Entries shown
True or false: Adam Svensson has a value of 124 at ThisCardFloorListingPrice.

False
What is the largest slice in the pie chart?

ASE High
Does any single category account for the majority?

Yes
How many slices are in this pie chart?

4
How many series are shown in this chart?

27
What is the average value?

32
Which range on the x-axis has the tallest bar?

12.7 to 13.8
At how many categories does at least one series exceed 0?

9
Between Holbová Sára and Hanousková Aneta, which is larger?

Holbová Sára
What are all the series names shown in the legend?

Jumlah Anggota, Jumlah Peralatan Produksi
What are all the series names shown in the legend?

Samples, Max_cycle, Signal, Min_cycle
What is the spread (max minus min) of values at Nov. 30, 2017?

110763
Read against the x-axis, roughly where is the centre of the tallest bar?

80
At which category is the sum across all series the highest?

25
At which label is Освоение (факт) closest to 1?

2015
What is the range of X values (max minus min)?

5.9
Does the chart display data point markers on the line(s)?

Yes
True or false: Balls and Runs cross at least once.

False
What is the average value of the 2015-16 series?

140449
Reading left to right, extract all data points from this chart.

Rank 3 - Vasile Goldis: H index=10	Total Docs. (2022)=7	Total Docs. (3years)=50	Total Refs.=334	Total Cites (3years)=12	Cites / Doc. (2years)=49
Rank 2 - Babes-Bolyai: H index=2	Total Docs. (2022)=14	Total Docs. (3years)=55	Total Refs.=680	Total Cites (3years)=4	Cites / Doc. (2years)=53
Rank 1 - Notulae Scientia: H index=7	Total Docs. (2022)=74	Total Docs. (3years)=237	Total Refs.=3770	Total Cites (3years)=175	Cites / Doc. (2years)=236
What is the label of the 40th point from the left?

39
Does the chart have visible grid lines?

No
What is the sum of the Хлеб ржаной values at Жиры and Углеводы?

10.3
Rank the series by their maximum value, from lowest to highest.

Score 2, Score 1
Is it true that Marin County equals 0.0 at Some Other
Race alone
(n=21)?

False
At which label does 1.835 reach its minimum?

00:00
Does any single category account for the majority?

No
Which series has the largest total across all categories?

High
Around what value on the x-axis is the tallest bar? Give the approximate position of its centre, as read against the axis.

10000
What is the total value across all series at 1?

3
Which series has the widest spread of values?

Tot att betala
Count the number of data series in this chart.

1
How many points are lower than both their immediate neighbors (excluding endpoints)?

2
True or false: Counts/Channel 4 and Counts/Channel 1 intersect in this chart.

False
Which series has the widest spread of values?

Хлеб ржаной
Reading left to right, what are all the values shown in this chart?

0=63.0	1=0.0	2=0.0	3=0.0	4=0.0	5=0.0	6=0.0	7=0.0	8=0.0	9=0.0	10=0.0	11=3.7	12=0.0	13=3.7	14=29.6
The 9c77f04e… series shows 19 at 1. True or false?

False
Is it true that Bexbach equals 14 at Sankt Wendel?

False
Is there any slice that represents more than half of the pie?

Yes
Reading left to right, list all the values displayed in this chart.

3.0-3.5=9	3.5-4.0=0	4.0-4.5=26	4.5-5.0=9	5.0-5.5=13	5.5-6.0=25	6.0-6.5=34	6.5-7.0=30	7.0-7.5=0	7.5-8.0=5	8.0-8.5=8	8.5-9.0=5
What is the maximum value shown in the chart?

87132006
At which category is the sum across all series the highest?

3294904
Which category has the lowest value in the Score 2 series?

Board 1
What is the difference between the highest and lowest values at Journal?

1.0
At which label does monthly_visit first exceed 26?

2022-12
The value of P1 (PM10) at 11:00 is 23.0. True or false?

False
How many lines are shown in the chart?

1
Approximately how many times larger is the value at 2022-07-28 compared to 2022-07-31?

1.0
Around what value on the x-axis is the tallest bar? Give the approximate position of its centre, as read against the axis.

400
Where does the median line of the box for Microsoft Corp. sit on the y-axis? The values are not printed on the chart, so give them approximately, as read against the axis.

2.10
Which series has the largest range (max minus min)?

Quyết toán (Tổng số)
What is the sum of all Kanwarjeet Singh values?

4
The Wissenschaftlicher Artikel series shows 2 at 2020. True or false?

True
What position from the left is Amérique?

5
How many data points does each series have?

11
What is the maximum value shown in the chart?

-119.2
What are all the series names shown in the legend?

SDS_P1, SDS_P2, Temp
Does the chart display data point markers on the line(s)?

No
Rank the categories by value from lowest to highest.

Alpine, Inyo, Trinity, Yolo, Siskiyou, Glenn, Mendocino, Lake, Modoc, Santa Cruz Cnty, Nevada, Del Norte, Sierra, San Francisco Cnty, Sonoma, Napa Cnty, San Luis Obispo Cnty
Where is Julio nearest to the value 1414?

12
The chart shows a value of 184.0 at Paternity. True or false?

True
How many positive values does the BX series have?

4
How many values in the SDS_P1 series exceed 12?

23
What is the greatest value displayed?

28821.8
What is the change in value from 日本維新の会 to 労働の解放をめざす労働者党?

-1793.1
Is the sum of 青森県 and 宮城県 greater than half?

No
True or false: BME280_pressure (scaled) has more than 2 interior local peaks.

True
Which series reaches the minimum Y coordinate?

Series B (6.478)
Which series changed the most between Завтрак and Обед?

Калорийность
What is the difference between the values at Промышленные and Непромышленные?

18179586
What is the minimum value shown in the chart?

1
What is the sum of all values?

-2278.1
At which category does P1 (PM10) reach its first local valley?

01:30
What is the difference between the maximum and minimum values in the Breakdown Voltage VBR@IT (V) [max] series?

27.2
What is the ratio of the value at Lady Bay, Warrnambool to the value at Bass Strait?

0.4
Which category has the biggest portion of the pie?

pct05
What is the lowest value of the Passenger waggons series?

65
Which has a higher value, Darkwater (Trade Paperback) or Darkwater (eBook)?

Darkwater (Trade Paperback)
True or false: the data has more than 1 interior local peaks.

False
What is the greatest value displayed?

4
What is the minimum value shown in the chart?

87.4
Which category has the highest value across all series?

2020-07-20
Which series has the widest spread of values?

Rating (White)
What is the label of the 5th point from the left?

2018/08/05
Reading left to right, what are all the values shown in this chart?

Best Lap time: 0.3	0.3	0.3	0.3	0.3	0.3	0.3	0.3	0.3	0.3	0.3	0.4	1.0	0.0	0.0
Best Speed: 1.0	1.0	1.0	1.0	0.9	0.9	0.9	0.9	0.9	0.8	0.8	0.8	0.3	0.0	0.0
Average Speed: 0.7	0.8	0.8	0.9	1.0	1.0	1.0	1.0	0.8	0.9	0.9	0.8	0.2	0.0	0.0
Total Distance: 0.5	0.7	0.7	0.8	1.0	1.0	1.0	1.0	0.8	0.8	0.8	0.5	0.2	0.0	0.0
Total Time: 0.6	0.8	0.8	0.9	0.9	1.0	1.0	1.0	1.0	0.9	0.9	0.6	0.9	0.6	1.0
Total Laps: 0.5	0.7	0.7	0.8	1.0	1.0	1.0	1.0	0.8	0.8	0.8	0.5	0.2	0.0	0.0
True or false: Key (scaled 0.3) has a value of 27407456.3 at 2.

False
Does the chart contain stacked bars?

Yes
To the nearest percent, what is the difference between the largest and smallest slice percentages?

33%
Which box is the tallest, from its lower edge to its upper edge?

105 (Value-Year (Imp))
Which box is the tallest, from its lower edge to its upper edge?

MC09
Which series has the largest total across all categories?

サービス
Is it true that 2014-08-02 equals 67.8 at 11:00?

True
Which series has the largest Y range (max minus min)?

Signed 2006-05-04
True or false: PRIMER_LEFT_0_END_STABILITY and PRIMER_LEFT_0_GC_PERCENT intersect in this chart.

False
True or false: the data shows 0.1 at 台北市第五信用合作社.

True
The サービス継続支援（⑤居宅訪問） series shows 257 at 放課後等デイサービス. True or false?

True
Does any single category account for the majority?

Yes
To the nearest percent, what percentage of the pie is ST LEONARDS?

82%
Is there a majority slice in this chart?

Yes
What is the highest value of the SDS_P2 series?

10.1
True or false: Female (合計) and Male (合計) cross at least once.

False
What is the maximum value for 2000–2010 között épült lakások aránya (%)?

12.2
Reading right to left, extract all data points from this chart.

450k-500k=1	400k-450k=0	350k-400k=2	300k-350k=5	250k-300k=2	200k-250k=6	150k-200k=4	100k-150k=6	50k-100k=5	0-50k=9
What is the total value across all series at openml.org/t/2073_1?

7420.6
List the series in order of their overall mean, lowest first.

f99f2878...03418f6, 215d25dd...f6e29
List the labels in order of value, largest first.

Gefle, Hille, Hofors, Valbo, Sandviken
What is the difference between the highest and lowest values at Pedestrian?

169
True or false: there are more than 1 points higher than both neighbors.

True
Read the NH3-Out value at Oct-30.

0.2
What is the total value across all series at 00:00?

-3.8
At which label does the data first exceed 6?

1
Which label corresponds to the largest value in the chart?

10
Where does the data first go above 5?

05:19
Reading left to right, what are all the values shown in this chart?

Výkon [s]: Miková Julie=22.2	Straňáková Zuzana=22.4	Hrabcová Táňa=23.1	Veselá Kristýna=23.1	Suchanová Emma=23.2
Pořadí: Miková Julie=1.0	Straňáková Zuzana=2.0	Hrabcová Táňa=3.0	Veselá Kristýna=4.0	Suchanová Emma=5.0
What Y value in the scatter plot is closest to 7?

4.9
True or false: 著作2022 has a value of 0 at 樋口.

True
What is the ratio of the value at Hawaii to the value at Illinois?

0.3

Written task
Copy out the records word for word, from the first line through the line that contains "Reading left to right, extract", including that line.

Your solution
True or false: Adam Svensson has a value of 124 at ThisCardFloorListingPrice.

False
What is the largest slice in the pie chart?

ASE High
Does any single category account for the majority?

Yes
How many slices are in this pie chart?

4
How many series are shown in this chart?

27
What is the average value?

32
Which range on the x-axis has the tallest bar?

12.7 to 13.8
At how many categories does at least one series exceed 0?

9
Between Holbová Sára and Hanousková Aneta, which is larger?

Holbová Sára
What are all the series names shown in the legend?

Jumlah Anggota, Jumlah Peralatan Produksi
What are all the series names shown in the legend?

Samples, Max_cycle, Signal, Min_cycle
What is the spread (max minus min) of values at Nov. 30, 2017?

110763
Read against the x-axis, roughly where is the centre of the tallest bar?

80
At which category is the sum across all series the highest?

25
At which label is Освоение (факт) closest to 1?

2015
What is the range of X values (max minus min)?

5.9
Does the chart display data point markers on the line(s)?

Yes
True or false: Balls and Runs cross at least once.

False
What is the average value of the 2015-16 series?

140449
Reading left to right, extract all data points from this chart.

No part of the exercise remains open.